[[ Material provided, beginning ]]
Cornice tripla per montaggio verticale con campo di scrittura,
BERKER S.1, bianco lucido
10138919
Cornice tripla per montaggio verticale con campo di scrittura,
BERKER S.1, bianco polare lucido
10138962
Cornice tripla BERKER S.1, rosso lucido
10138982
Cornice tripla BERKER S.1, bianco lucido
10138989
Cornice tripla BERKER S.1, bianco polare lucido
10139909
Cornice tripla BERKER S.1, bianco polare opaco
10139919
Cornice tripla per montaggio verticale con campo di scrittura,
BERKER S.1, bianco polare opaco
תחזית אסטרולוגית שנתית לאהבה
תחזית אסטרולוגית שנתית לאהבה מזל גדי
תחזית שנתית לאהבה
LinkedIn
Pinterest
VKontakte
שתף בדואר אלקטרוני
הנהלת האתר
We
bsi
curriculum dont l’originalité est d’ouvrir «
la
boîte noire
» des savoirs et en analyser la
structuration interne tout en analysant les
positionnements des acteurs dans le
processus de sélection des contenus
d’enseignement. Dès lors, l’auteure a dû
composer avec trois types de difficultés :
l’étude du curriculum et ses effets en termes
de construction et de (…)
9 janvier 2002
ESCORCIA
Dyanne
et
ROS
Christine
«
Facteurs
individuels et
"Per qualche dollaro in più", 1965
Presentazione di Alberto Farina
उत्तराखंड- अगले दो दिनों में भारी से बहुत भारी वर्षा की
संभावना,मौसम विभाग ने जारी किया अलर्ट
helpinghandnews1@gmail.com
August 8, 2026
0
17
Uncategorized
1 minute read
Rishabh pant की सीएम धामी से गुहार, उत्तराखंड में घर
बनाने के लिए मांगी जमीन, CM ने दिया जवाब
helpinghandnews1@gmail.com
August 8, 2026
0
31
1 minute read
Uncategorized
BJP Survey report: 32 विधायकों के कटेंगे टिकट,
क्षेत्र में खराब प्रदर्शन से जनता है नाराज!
[[ Material provided, end ]]
## Job item
Write the number of lines above that contain the string "curriculum", and nothing besides.

## Response below
2